Early in the film, Jonson is arrested for writing a "seditious" play. This is based on the fact that in 1597 he was arrested for sedition as co-writer of the play The Isle of Dogs with Thomas Nashe, possibly his earliest work. The text of the play does not survive. He was eventually released without charge. The "seditious" play in the film is referred to by the name "Every Man". Jonson did write plays called Every Man in His Humour and Every Man Out of His Humour. The fragments of dialogue we hear are from the latter. Neither were deemed seditious.

==== Other departures from fact ====
The death of Christopher Marlowe plays a small but significant role in the storyline. Marlowe is portrayed alive in 1598, while in fact he died in 1593. The slashing of Marlowe's throat occurs in Southwark with Shakespeare as his suggested murderer, whereas Marlowe was killed by Ingram Frizer with a knife stab above the left eye, in Deptford. Marlowe is shown mocking Dekker's Shoemaker's Holiday in 1598, although it was not written until the following year. Marlowe appears in the film to die on the same day that Essex departs for Ireland. These events actually happened six years apart. Another writer shown to be alive after his death is Thomas Nashe, who appears in a scene set after 1601. He is known to have died by that year, though the exact date is uncertain.

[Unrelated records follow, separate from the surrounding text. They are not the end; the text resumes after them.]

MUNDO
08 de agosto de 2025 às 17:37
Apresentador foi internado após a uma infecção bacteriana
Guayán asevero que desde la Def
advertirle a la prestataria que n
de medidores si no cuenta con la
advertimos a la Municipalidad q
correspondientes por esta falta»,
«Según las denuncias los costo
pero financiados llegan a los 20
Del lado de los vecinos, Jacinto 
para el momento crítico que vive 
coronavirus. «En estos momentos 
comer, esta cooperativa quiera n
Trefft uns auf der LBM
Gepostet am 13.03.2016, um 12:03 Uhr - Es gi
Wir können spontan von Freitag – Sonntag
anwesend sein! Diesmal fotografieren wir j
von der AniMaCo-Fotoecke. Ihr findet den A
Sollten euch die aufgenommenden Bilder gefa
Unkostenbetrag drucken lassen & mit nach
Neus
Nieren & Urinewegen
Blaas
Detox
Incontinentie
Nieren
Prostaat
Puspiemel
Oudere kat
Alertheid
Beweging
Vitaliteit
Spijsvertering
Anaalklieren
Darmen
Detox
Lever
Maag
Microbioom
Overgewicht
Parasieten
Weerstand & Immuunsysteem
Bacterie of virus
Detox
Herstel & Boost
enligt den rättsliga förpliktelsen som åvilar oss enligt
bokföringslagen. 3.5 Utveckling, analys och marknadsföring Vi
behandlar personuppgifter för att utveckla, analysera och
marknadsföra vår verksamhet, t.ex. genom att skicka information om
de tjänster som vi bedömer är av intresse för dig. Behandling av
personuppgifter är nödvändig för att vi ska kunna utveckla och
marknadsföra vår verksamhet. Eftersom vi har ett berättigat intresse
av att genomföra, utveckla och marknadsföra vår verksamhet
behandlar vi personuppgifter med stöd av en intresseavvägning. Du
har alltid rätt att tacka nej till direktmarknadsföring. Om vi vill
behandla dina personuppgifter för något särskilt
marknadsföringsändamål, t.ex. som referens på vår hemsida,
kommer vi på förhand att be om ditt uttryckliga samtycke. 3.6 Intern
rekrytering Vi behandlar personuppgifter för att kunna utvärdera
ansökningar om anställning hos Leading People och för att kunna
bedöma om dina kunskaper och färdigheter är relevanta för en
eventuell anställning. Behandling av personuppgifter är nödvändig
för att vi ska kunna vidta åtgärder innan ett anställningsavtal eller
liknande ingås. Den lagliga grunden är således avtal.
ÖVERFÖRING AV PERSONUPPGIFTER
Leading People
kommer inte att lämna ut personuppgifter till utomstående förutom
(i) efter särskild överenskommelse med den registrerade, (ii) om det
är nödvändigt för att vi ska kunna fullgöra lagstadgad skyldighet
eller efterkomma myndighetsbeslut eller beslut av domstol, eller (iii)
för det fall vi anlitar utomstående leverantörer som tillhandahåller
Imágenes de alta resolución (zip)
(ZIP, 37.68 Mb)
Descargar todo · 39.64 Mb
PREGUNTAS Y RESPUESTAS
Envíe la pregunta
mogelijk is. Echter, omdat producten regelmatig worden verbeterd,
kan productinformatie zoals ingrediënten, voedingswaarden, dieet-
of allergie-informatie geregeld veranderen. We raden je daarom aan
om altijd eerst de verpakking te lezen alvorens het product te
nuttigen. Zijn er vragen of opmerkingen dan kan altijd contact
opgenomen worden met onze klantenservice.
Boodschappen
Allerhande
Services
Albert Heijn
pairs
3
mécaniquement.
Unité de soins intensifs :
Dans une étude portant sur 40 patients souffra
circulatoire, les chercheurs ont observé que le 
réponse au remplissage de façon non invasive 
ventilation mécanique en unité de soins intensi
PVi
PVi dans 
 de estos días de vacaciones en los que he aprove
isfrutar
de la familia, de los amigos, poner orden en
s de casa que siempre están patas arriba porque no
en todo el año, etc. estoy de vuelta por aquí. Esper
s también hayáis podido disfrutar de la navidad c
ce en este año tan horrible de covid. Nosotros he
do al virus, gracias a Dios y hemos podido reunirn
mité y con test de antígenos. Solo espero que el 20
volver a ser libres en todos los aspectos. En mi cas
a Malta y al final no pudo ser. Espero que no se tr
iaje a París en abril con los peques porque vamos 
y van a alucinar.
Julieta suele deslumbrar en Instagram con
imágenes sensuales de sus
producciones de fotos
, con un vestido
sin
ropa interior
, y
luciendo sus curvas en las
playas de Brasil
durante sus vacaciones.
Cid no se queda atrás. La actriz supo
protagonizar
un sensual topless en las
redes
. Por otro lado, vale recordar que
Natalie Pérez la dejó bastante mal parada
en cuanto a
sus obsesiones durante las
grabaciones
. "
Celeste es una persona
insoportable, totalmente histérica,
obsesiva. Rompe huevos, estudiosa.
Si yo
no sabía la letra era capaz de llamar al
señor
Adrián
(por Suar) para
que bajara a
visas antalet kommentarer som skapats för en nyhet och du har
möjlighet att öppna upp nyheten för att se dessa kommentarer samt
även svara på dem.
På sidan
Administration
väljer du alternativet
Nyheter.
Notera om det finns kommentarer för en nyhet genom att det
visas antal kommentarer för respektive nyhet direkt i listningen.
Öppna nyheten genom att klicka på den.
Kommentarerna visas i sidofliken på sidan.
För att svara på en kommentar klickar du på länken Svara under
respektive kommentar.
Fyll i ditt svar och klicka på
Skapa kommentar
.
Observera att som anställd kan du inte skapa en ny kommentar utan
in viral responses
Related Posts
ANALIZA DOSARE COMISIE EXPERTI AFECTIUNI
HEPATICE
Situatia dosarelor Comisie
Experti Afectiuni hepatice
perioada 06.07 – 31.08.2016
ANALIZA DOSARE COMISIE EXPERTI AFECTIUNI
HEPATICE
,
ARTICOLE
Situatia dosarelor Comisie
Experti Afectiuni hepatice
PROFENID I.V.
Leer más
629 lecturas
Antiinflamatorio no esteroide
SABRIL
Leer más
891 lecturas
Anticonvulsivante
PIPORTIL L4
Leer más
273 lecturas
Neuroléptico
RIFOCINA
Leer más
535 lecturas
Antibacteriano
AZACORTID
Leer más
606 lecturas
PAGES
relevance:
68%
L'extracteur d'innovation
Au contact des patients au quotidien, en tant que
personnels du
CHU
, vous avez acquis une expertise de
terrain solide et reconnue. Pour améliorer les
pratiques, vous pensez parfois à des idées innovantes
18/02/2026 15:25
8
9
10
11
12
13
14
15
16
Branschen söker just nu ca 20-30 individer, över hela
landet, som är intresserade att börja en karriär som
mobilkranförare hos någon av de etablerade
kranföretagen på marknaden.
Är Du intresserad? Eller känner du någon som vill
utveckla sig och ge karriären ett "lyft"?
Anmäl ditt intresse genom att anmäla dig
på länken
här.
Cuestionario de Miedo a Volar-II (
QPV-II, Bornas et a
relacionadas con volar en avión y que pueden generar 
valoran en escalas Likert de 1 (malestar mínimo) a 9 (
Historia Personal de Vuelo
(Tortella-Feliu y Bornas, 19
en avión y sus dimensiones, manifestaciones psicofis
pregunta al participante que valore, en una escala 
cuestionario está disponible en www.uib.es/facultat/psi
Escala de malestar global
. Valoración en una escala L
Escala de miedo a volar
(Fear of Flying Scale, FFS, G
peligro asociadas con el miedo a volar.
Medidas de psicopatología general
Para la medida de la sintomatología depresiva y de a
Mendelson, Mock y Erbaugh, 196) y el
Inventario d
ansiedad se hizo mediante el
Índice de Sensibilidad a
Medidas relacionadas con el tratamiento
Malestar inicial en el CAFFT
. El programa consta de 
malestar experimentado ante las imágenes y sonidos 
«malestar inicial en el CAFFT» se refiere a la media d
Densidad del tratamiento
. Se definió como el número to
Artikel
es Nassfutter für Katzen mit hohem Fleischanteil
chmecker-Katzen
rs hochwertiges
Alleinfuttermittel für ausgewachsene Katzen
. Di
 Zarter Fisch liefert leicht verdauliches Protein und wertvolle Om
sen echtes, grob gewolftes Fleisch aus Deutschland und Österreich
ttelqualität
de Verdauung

Other departures for dramatic effect include the portrayal of Elizabeth's funeral taking place on the frozen Thames. The actual ceremony took place on land. The Thames did not freeze over that year. Oxford's wife, Anne Cecil, died in 1588, and he remarried in 1591. The film conflates his two wives into the character of Anne. The film shows a theatre burning down in 1603. It appears to be The Rose, which was never recorded as having caught fire, whereas the real Globe Theatre burned down in 1613 when explosions during a performance accidentally set it alight.

De Vere is shown pruning a rose bush, which he describes as a rare Tudor rose. The Tudor rose was not a real biological plant, but a graphic device used by the Tudor family.